◆ **Goal of the exercise**: Copy out the material word for word, beginning at the line that contains "disaster relief, national school lunch or" and ending after the line that contains "their ability to apply for that future".

************

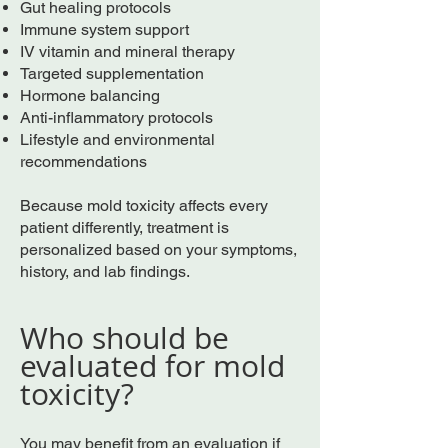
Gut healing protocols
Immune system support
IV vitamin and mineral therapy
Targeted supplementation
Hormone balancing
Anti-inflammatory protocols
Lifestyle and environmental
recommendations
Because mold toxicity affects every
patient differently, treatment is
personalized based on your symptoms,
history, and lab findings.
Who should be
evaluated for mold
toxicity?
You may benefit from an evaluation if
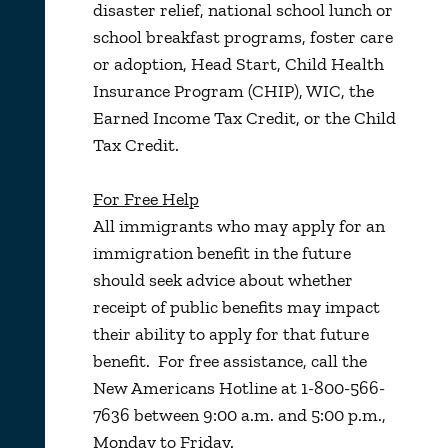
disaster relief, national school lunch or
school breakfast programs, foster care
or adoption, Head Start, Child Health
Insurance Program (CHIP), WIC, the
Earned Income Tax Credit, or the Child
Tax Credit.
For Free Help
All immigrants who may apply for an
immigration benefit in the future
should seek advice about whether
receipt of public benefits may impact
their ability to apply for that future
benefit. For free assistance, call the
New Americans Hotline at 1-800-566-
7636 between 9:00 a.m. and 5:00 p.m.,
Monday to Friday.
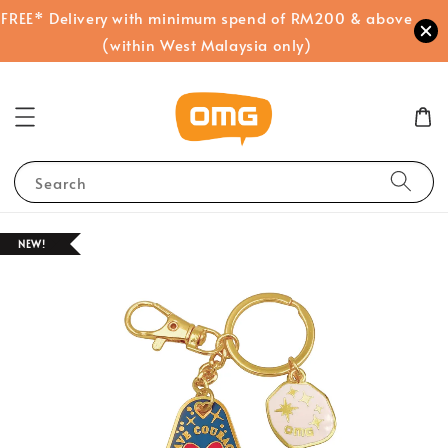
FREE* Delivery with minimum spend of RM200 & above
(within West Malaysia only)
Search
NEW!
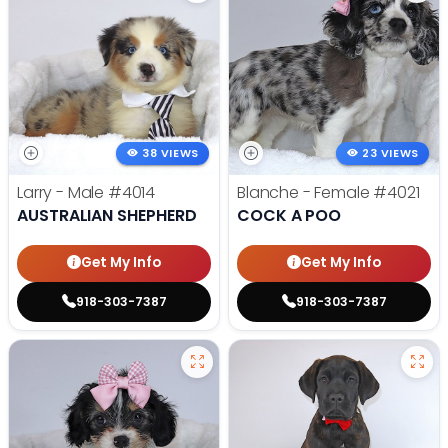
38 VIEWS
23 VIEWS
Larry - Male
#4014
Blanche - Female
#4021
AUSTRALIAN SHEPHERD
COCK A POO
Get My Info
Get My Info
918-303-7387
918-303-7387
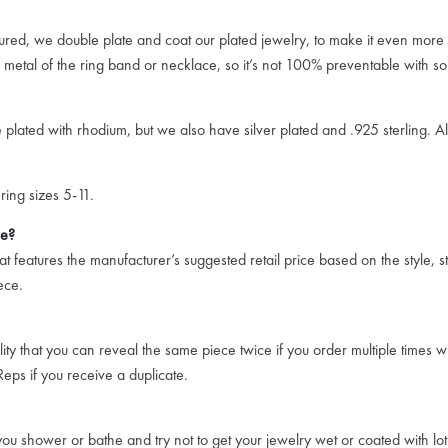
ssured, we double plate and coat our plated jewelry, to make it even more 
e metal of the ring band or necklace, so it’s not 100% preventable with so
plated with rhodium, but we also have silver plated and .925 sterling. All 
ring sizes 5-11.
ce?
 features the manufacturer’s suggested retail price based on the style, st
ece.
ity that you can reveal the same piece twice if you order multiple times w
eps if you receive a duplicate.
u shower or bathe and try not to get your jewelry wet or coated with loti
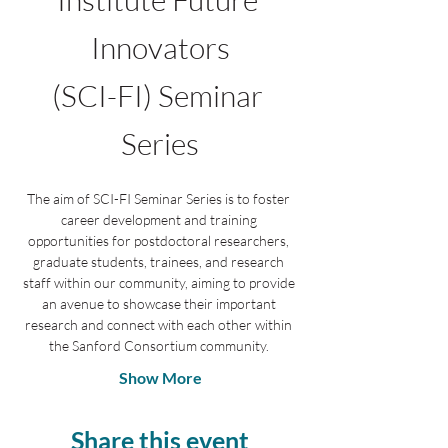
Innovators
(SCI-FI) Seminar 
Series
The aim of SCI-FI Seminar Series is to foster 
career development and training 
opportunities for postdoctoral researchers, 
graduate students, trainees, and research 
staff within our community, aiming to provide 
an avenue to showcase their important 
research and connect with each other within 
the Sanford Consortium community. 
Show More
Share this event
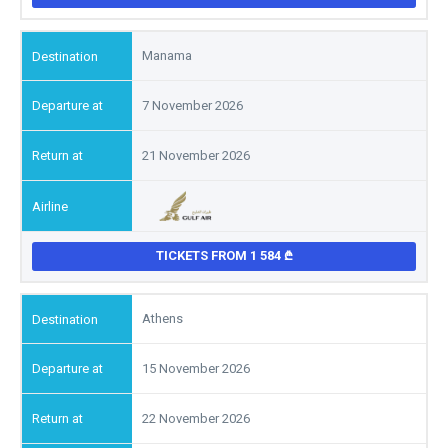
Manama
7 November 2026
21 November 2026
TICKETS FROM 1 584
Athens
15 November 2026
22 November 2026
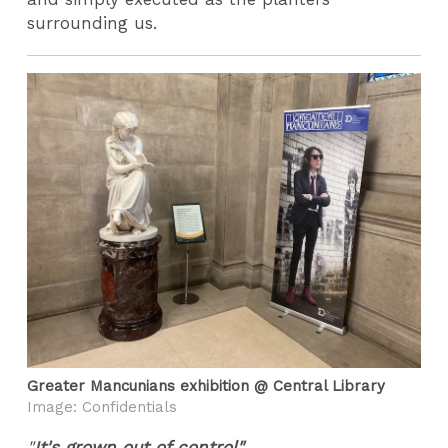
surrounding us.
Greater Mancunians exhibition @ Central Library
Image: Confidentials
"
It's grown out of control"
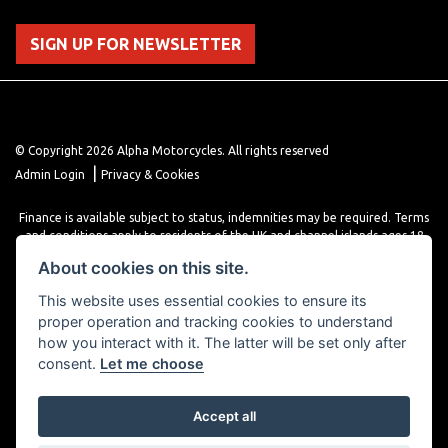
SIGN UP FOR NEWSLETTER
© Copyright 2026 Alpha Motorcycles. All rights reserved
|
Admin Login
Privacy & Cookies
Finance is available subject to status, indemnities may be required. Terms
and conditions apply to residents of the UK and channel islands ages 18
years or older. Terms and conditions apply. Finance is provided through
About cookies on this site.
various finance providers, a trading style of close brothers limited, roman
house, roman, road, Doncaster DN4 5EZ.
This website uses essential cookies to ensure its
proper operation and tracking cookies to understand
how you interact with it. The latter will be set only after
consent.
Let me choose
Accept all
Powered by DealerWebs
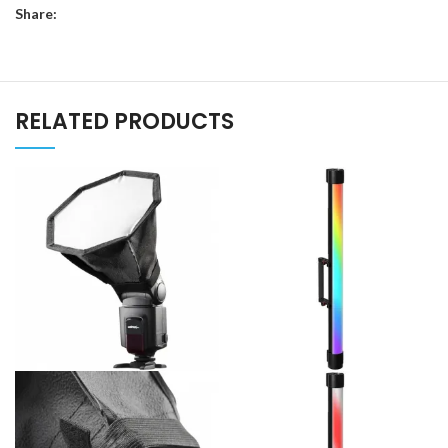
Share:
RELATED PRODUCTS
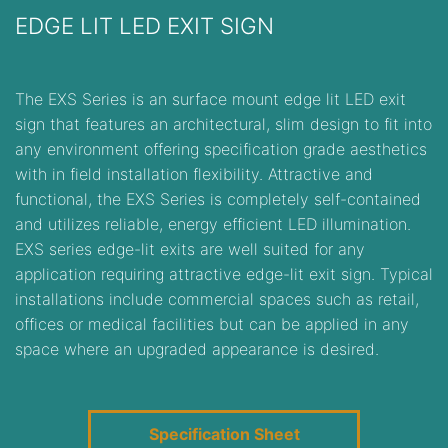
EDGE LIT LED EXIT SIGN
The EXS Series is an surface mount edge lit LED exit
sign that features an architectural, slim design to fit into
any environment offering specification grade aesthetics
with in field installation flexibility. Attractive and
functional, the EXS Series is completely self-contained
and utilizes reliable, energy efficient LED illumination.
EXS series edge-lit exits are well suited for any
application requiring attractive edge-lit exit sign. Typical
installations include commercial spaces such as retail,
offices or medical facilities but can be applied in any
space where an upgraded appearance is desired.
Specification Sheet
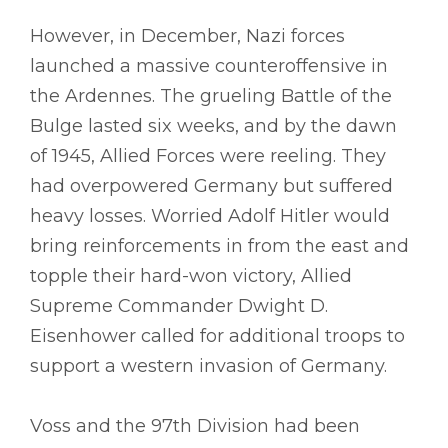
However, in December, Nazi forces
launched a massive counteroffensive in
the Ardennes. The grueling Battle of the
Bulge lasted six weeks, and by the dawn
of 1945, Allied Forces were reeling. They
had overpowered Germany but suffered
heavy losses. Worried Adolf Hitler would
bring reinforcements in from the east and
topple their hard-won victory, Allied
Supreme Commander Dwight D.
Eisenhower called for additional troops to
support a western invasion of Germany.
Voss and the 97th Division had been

************

◆ **Task response**:
disaster relief, national school lunch or
school breakfast programs, foster care
or adoption, Head Start, Child Health
Insurance Program (CHIP), WIC, the
Earned Income Tax Credit, or the Child
Tax Credit.
For Free Help
All immigrants who may apply for an
immigration benefit in the future
should seek advice about whether
receipt of public benefits may impact
their ability to apply for that future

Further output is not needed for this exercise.